◆ Esercizio assegnato a
Secondo il brano sul capitale in America, a quante annualità di reddito nazionale equivale il capitale nazionale nel Regno Unito e in Francia?

◆ Brano scelto
Il capitale in America: più stabile che in Europa
Prima di studiare più a fondo la fase di ripresa del rapporto capitale/reddito nella seconda metà del XX secolo e di analizzare le prospettive per il XXI – cosa che faremo nel prossimo capitolo –, è venuto il momento di varcare i confini europei e di esaminare le forme e i livelli assunti dal capitale americano nella storia.
Molti fatti balzano subito in primo piano. Innanzitutto, l’America è quel Nuovo Mondo in cui il capitale conta meno che nel Vecchio Mondo, vale a dire nella vecchia Europa. Più esattamente, il valore dello stock di capitale nazionale – secondo le numerose stime effettuate all’epoca, stime che abbiamo raccolto e confrontato tra loro come per gli altri paesi – è al momento dell’Indipendenza americana (tra il 1770 e il 1810), solo di poco superiore a tre annualità di reddito nazionale. Il valore dei terreni agricoli è compreso tra un’annualità e un’annualità e mezza del reddito nazionale (cfr. grafico 4.6). Dando per scontate le dovute incertezze, non c’è dubbio che nelle colonie americane il rapporto capitale/reddito sia molto più basso che nel Regno Unito e in Francia, in cui il capitale nazionale equivale a circa sette annualità di reddito nazionale, di cui quasi quattro in terreni agricoli (cfr. grafici 3.1 e 3.2).

◆ Esercizio assegnato b
Trascriva fedelmente le voci, dalla prima fino alla riga che contiene "cardboard box at left is physically above.", inclusa. Escluda le immagini dalla risposta.

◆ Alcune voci
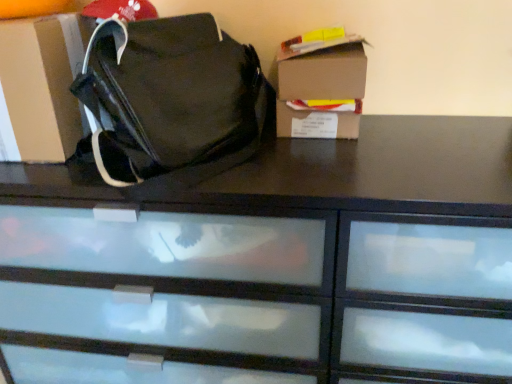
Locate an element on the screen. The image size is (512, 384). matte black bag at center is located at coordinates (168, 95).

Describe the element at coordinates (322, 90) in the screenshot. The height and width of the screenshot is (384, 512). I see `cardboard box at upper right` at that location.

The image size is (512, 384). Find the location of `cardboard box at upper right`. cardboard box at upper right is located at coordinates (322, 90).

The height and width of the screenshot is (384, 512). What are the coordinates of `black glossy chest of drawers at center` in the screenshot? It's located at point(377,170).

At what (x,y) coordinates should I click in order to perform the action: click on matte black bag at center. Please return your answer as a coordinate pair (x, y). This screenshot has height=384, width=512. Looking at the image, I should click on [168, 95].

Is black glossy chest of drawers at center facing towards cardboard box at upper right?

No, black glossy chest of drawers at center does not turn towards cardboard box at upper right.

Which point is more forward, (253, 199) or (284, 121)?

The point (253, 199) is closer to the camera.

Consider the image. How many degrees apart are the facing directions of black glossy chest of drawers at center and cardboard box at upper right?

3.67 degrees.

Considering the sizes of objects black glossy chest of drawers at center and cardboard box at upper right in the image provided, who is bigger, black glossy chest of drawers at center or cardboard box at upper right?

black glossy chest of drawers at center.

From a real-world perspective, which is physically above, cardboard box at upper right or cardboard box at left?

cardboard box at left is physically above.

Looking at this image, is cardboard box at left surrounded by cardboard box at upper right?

◆ Risposta all'esercizio a
Circa sette annualità di reddito nazionale, di cui quasi quattro in terreni agricoli.

◆ Risposta all'esercizio b
Locate an element on the screen. The image size is (512, 384). matte black bag at center is located at coordinates (168, 95).

Describe the element at coordinates (322, 90) in the screenshot. The height and width of the screenshot is (384, 512). I see `cardboard box at upper right` at that location.

The image size is (512, 384). Find the location of `cardboard box at upper right`. cardboard box at upper right is located at coordinates (322, 90).

The height and width of the screenshot is (384, 512). What are the coordinates of `black glossy chest of drawers at center` in the screenshot? It's located at point(377,170).

At what (x,y) coordinates should I click in order to perform the action: click on matte black bag at center. Please return your answer as a coordinate pair (x, y). This screenshot has height=384, width=512. Looking at the image, I should click on [168, 95].

Is black glossy chest of drawers at center facing towards cardboard box at upper right?

No, black glossy chest of drawers at center does not turn towards cardboard box at upper right.

Which point is more forward, (253, 199) or (284, 121)?

The point (253, 199) is closer to the camera.

Consider the image. How many degrees apart are the facing directions of black glossy chest of drawers at center and cardboard box at upper right?

3.67 degrees.

Considering the sizes of objects black glossy chest of drawers at center and cardboard box at upper right in the image provided, who is bigger, black glossy chest of drawers at center or cardboard box at upper right?

black glossy chest of drawers at center.

From a real-world perspective, which is physically above, cardboard box at upper right or cardboard box at left?

cardboard box at left is physically above.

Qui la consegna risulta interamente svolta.